Brief:
Go over the data and work out how many lines include the word "right". Give that number only.

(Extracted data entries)
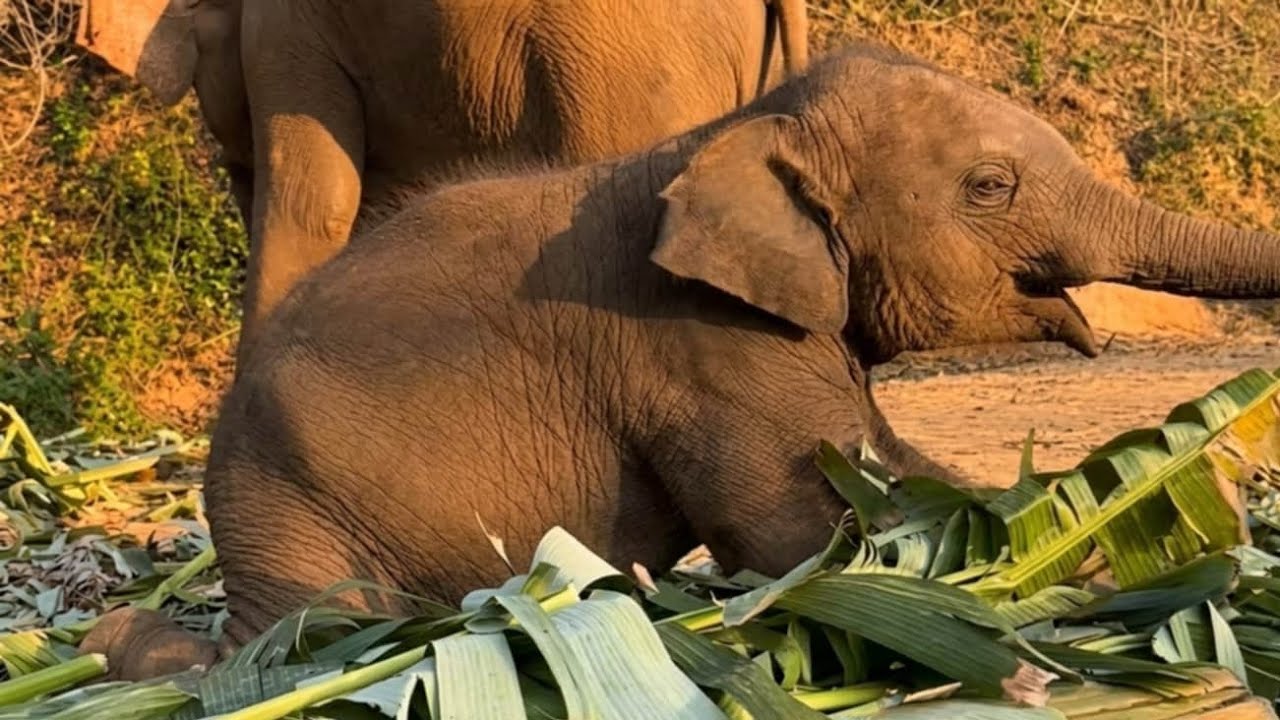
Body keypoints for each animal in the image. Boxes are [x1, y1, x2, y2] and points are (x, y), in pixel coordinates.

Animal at [83, 42, 1280, 679]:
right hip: (313, 521)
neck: (744, 128)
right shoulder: (702, 345)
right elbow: (805, 527)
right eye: (989, 187)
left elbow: (888, 473)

Answer below:
4